▶ **EXERCISE DETAILS**
Check each line of the data for "GenerationSoftware", and copy the ones that have it.

▶ **DATA FOR PROCESSING**
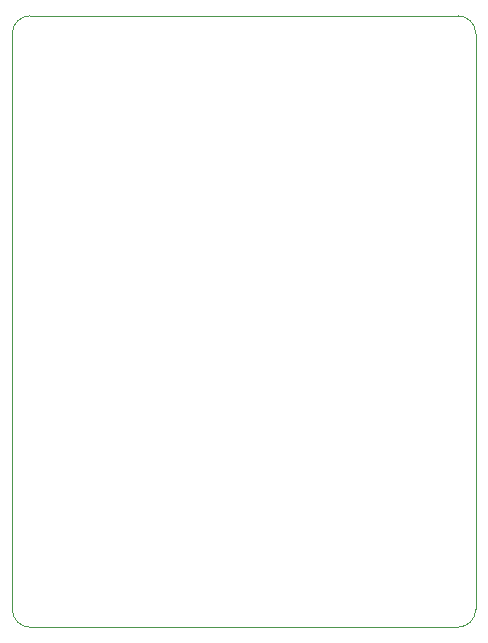
<source format=gbr>
%TF.GenerationSoftware,KiCad,Pcbnew,8.0.1-1.fc39*%
%TF.CreationDate,2024-05-03T11:25:50+02:00*%
%TF.ProjectId,esp32-s3-simple,65737033-322d-4733-932d-73696d706c65,rev?*%
%TF.SameCoordinates,Original*%
%TF.FileFunction,Profile,NP*%
%FSLAX46Y46*%
G04 Gerber Fmt 4.6, Leading zero omitted, Abs format (unit mm)*
G04 Created by KiCad (PCBNEW 8.0.1-1.fc39) date 2024-05-03 11:25:50*
%MOMM*%
%LPD*%
G01*
G04 APERTURE LIST*
%TA.AperFunction,Profile*%
%ADD10C,0.100000*%
%TD*%
G04 APERTURE END LIST*
D10*
X140250000Y-87300000D02*
X176500000Y-87300000D01*
X176500000Y-35550000D02*
X140250000Y-35550000D01*
X138750000Y-37050000D02*
G75*
G02*
X140250000Y-35550000I1500000J0D01*
G01*
X176500000Y-35550000D02*
G75*
G02*
X178000000Y-37050000I0J-1500000D01*
G01*
X140250000Y-87300000D02*
G75*
G02*
X138750000Y-85800000I0J1500000D01*
G01*
X178000000Y-85800000D02*
G75*
G02*
X176500000Y-87300000I-1500000J0D01*
G01*
X178000000Y-85800000D02*
X178000000Y-37050000D01*
X138750000Y-37050000D02*
X138750000Y-85800000D01*
M02*

</source>
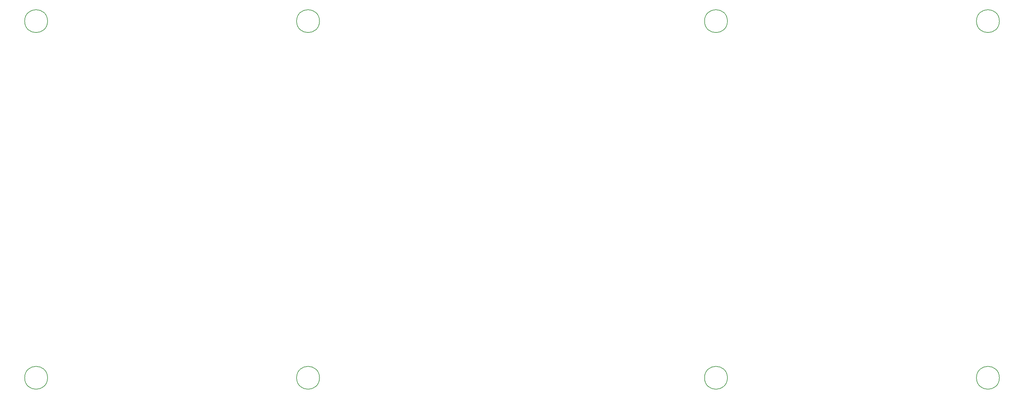
<source format=gbr>
G04 #@! TF.GenerationSoftware,KiCad,Pcbnew,(5.1.5)-3*
G04 #@! TF.CreationDate,2020-11-11T21:52:05+01:00*
G04 #@! TF.ProjectId,keyboard,6b657962-6f61-4726-942e-6b696361645f,rev?*
G04 #@! TF.SameCoordinates,Original*
G04 #@! TF.FileFunction,Other,Comment*
%FSLAX46Y46*%
G04 Gerber Fmt 4.6, Leading zero omitted, Abs format (unit mm)*
G04 Created by KiCad (PCBNEW (5.1.5)-3) date 2020-11-11 21:52:05*
%MOMM*%
%LPD*%
G04 APERTURE LIST*
%ADD10C,0.150000*%
G04 APERTURE END LIST*
D10*
X279071000Y-97495000D02*
G75*
G03X279071000Y-97495000I-3200000J0D01*
G01*
X203071000Y-97495000D02*
G75*
G03X203071000Y-97495000I-3200000J0D01*
G01*
X89071000Y-97495000D02*
G75*
G03X89071000Y-97495000I-3200000J0D01*
G01*
X13071000Y-97495000D02*
G75*
G03X13071000Y-97495000I-3200000J0D01*
G01*
X13071000Y2255000D02*
G75*
G03X13071000Y2255000I-3200000J0D01*
G01*
X89071000Y2255000D02*
G75*
G03X89071000Y2255000I-3200000J0D01*
G01*
X279071000Y2255000D02*
G75*
G03X279071000Y2255000I-3200000J0D01*
G01*
X203071000Y2255000D02*
G75*
G03X203071000Y2255000I-3200000J0D01*
G01*
M02*

</source>
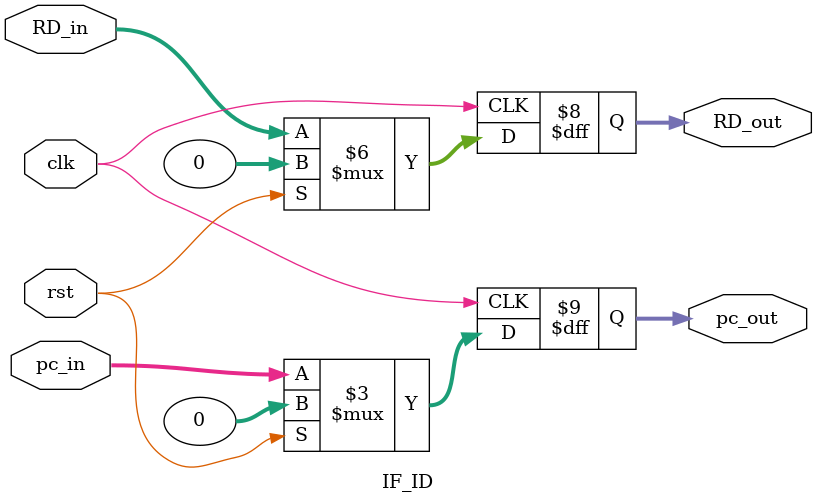
<source format=v>
module IF_ID( RD_in,  RD_out, pc_in, pc_out, clk, rst ); 
	input [31:0] RD_in, pc_in;
	input rst, clk;
	output [31:0] RD_out, pc_out;
	
	reg [31:0] RD_out, pc_out;
	always @ ( posedge clk ) begin
		if ( rst ) begin
			RD_out <= 32'b0;	
			pc_out <= 32'b0;
		end
		else begin
			pc_out <= pc_in;
			RD_out <= RD_in;
		end	
	end
endmodule	
</source>
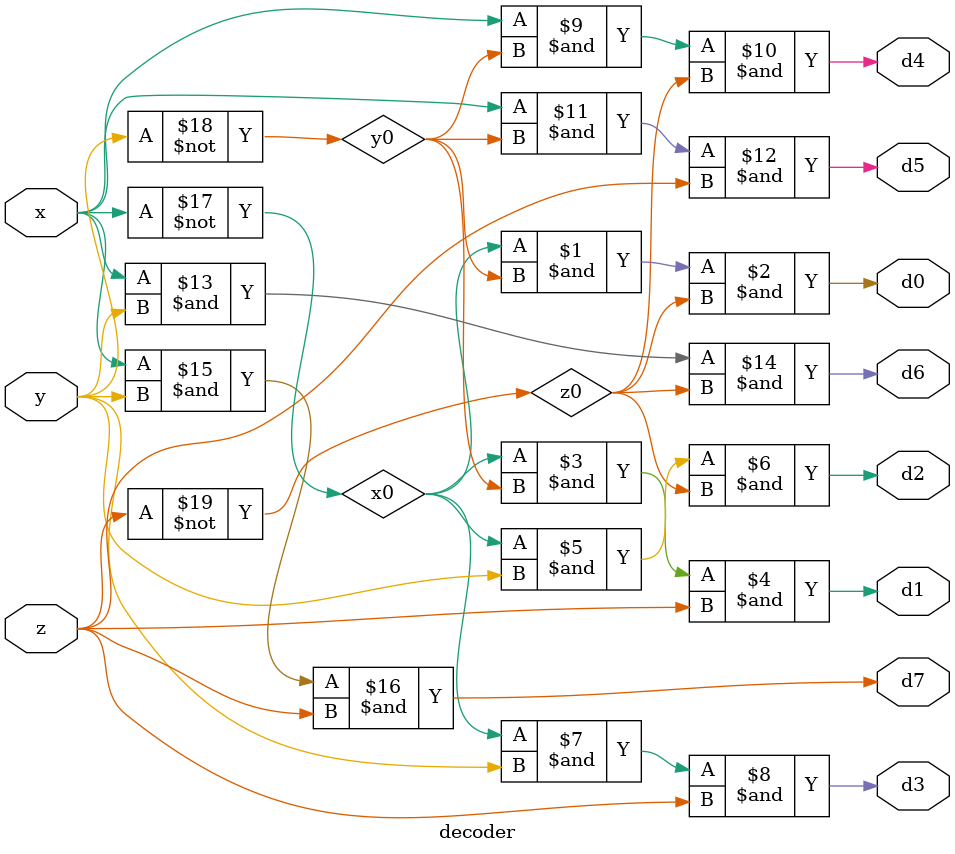
<source format=v>
module decoder(d0,d1,d2,d3,d4,d5,d6,d7,x,y,z);
	input x,y,z;
	output d0,d1,d2,d3,d4,d5,d6,d7;
	wire x0,y0,z0;
	
	not n1(x0,x);
	not n2(y0,y);
	not n3(z0,z);
	and a0(d0,x0,y0,z0);
	and a1(d1,x0,y0,z);
	and a2(d2,x0,y,z0);
	and a3(d3,x0,y,z);
	and a4(d4,x,y0,z0);
	and a5(d5,x,y0,z);
	and a6(d6,x,y,z0);
	and a7(d7,x,y,z);
endmodule
</source>
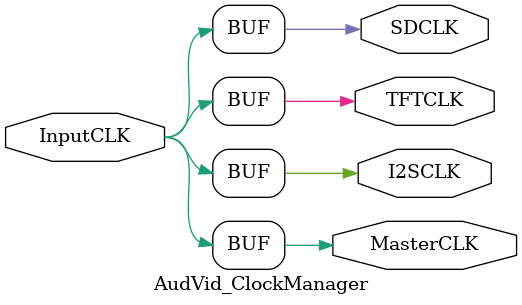
<source format=v>
module AudVid_ClockManager(
    input  wire  InputCLK,
    output wire  MasterCLK,
    output wire  I2SCLK,
    output wire  TFTCLK,
    output wire  SDCLK   
    );

    assign MasterCLK=InputCLK;
    assign I2SCLK=InputCLK;
    assign TFTCLK=InputCLK;
    assign SDCLK=InputCLK;

endmodule



</source>
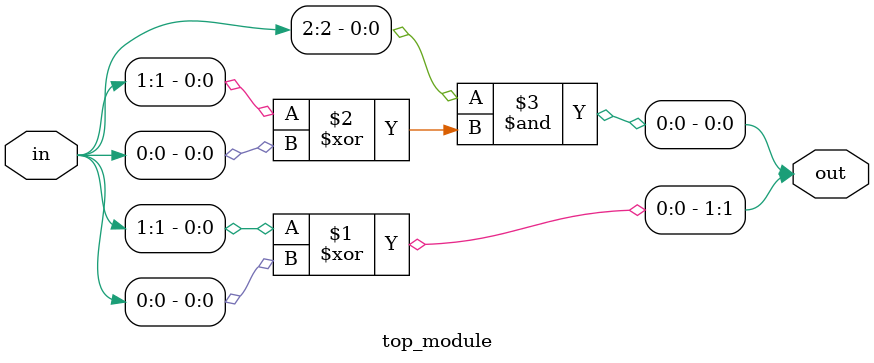
<source format=sv>
module top_module (
	input [2:0] in,
	output [1:0] out
);
	assign out[1] = in[1] ^ in[0];
	assign out[0] = in[2] & (in[1] ^ in[0]);
endmodule

</source>
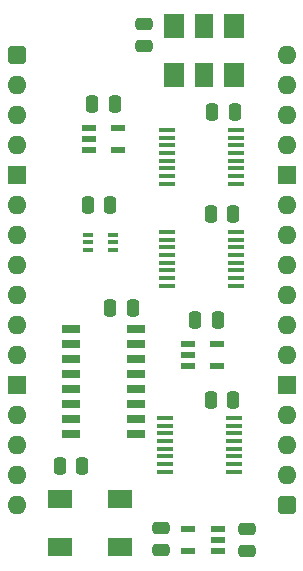
<source format=gts>
%TF.GenerationSoftware,KiCad,Pcbnew,8.0.7*%
%TF.CreationDate,2025-01-30T11:15:06+02:00*%
%TF.ProjectId,Audio Clock,41756469-6f20-4436-9c6f-636b2e6b6963,V0*%
%TF.SameCoordinates,Original*%
%TF.FileFunction,Soldermask,Top*%
%TF.FilePolarity,Negative*%
%FSLAX46Y46*%
G04 Gerber Fmt 4.6, Leading zero omitted, Abs format (unit mm)*
G04 Created by KiCad (PCBNEW 8.0.7) date 2025-01-30 11:15:06*
%MOMM*%
%LPD*%
G01*
G04 APERTURE LIST*
G04 Aperture macros list*
%AMRoundRect*
0 Rectangle with rounded corners*
0 $1 Rounding radius*
0 $2 $3 $4 $5 $6 $7 $8 $9 X,Y pos of 4 corners*
0 Add a 4 corners polygon primitive as box body*
4,1,4,$2,$3,$4,$5,$6,$7,$8,$9,$2,$3,0*
0 Add four circle primitives for the rounded corners*
1,1,$1+$1,$2,$3*
1,1,$1+$1,$4,$5*
1,1,$1+$1,$6,$7*
1,1,$1+$1,$8,$9*
0 Add four rect primitives between the rounded corners*
20,1,$1+$1,$2,$3,$4,$5,0*
20,1,$1+$1,$4,$5,$6,$7,0*
20,1,$1+$1,$6,$7,$8,$9,0*
20,1,$1+$1,$8,$9,$2,$3,0*%
G04 Aperture macros list end*
%ADD10R,0.875000X0.450000*%
%ADD11R,1.450000X0.450000*%
%ADD12RoundRect,0.250000X0.250000X0.475000X-0.250000X0.475000X-0.250000X-0.475000X0.250000X-0.475000X0*%
%ADD13RoundRect,0.250000X0.475000X-0.250000X0.475000X0.250000X-0.475000X0.250000X-0.475000X-0.250000X0*%
%ADD14R,2.000000X1.500000*%
%ADD15R,1.250000X0.600000*%
%ADD16RoundRect,0.250000X-0.250000X-0.475000X0.250000X-0.475000X0.250000X0.475000X-0.250000X0.475000X0*%
%ADD17R,1.800000X2.000000*%
%ADD18R,1.600000X2.000000*%
%ADD19R,1.550000X0.650000*%
%ADD20RoundRect,0.250000X-0.475000X0.250000X-0.475000X-0.250000X0.475000X-0.250000X0.475000X0.250000X0*%
%ADD21R,1.150000X0.600000*%
%ADD22RoundRect,0.400000X-0.400000X-0.400000X0.400000X-0.400000X0.400000X0.400000X-0.400000X0.400000X0*%
%ADD23O,1.600000X1.600000*%
%ADD24R,1.600000X1.600000*%
G04 APERTURE END LIST*
D10*
%TO.C,IC8*%
X6050000Y-15225000D03*
X6050000Y-15875000D03*
X6050000Y-16525000D03*
X8174000Y-16525000D03*
X8174000Y-15875000D03*
X8174000Y-15225000D03*
%TD*%
D11*
%TO.C,IC4*%
X12696000Y-14997000D03*
X12696000Y-15647000D03*
X12696000Y-16297000D03*
X12696000Y-16947000D03*
X12696000Y-17597000D03*
X12696000Y-18247000D03*
X12696000Y-18897000D03*
X12696000Y-19547000D03*
X18546000Y-19547000D03*
X18546000Y-18897000D03*
X18546000Y-18247000D03*
X18546000Y-17597000D03*
X18546000Y-16947000D03*
X18546000Y-16297000D03*
X18546000Y-15647000D03*
X18546000Y-14997000D03*
%TD*%
D12*
%TO.C,C11*%
X9824000Y-21463000D03*
X7924000Y-21463000D03*
%TD*%
%TO.C,C5*%
X7919000Y-12700000D03*
X6019000Y-12700000D03*
%TD*%
D13*
%TO.C,C8*%
X19486400Y-42041400D03*
X19486400Y-40141400D03*
%TD*%
D14*
%TO.C,Y1*%
X3683000Y-41624000D03*
X8763000Y-41624000D03*
X8763000Y-37624000D03*
X3683000Y-37624000D03*
%TD*%
D12*
%TO.C,C4*%
X18333000Y-29210000D03*
X16433000Y-29210000D03*
%TD*%
D15*
%TO.C,IC3*%
X6116000Y-6162000D03*
X6116000Y-7112000D03*
X6116000Y-8062000D03*
X8616000Y-8062000D03*
X8616000Y-6162000D03*
%TD*%
D11*
%TO.C,IC2*%
X12569000Y-30745000D03*
X12569000Y-31395000D03*
X12569000Y-32045000D03*
X12569000Y-32695000D03*
X12569000Y-33345000D03*
X12569000Y-33995000D03*
X12569000Y-34645000D03*
X12569000Y-35295000D03*
X18419000Y-35295000D03*
X18419000Y-34645000D03*
X18419000Y-33995000D03*
X18419000Y-33345000D03*
X18419000Y-32695000D03*
X18419000Y-32045000D03*
X18419000Y-31395000D03*
X18419000Y-30745000D03*
%TD*%
D15*
%TO.C,IC9*%
X14498000Y-24450000D03*
X14498000Y-25400000D03*
X14498000Y-26350000D03*
X16998000Y-26350000D03*
X16998000Y-24450000D03*
%TD*%
D16*
%TO.C,C3*%
X3638000Y-34798000D03*
X5538000Y-34798000D03*
%TD*%
D12*
%TO.C,C2*%
X17018000Y-22479000D03*
X15118000Y-22479000D03*
%TD*%
D11*
%TO.C,IC6*%
X12696000Y-6361000D03*
X12696000Y-7011000D03*
X12696000Y-7661000D03*
X12696000Y-8311000D03*
X12696000Y-8961000D03*
X12696000Y-9611000D03*
X12696000Y-10261000D03*
X12696000Y-10911000D03*
X18546000Y-10911000D03*
X18546000Y-10261000D03*
X18546000Y-9611000D03*
X18546000Y-8961000D03*
X18546000Y-8311000D03*
X18546000Y-7661000D03*
X18546000Y-7011000D03*
X18546000Y-6361000D03*
%TD*%
D13*
%TO.C,C10*%
X10795000Y717000D03*
X10795000Y2617000D03*
%TD*%
D17*
%TO.C,Y2*%
X18415000Y2481000D03*
D18*
X15875000Y2481000D03*
D17*
X13335000Y2481000D03*
X13335000Y-1719000D03*
D18*
X15875000Y-1719000D03*
D17*
X18415000Y-1719000D03*
%TD*%
D19*
%TO.C,IC1*%
X4641000Y-23241000D03*
X4641000Y-24511000D03*
X4641000Y-25781000D03*
X4641000Y-27051000D03*
X4641000Y-28321000D03*
X4641000Y-29591000D03*
X4641000Y-30861000D03*
X4641000Y-32131000D03*
X10091000Y-32131000D03*
X10091000Y-30861000D03*
X10091000Y-29591000D03*
X10091000Y-28321000D03*
X10091000Y-27051000D03*
X10091000Y-25781000D03*
X10091000Y-24511000D03*
X10091000Y-23241000D03*
%TD*%
D12*
%TO.C,C7*%
X18460000Y-4826000D03*
X16560000Y-4826000D03*
%TD*%
%TO.C,C1*%
X18333000Y-13462000D03*
X16433000Y-13462000D03*
%TD*%
%TO.C,C6*%
X8300000Y-4191000D03*
X6400000Y-4191000D03*
%TD*%
D20*
%TO.C,C9*%
X12222000Y-40021000D03*
X12222000Y-41921000D03*
%TD*%
D21*
%TO.C,IC5*%
X17078000Y-42032000D03*
X17078000Y-41082000D03*
X17078000Y-40132000D03*
X14478000Y-40132000D03*
X14478000Y-42032000D03*
%TD*%
D22*
%TO.C,J2*%
X0Y0D03*
D23*
X0Y-2540000D03*
X0Y-5080000D03*
X0Y-7620000D03*
D24*
X0Y-10160000D03*
D23*
X0Y-12700000D03*
X0Y-15240000D03*
X0Y-17780000D03*
X0Y-20320000D03*
X0Y-22860000D03*
X0Y-25400000D03*
D24*
X0Y-27940000D03*
D23*
X0Y-30480000D03*
X0Y-33020000D03*
X0Y-35560000D03*
X0Y-38100000D03*
D22*
X22860000Y-38100000D03*
D23*
X22860000Y-35560000D03*
X22860000Y-33020000D03*
X22860000Y-30480000D03*
D24*
X22860000Y-27940000D03*
D23*
X22860000Y-25400000D03*
X22860000Y-22860000D03*
X22860000Y-20320000D03*
X22860000Y-17780000D03*
X22860000Y-15240000D03*
X22860000Y-12700000D03*
D24*
X22860000Y-10160000D03*
D23*
X22860000Y-7620000D03*
X22860000Y-5080000D03*
X22860000Y-2540000D03*
X22860000Y0D03*
%TD*%
M02*

</source>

▶ **EXERCISE SOLUTION**
%TF.GenerationSoftware,KiCad,Pcbnew,8.0.1-1.fc39*%
G04 #@! TF.GenerationSoftware,KiCad,Pcbnew,(5.1.5)-3*
%TF.GenerationSoftware,KiCad,Pcbnew,8.0.7*%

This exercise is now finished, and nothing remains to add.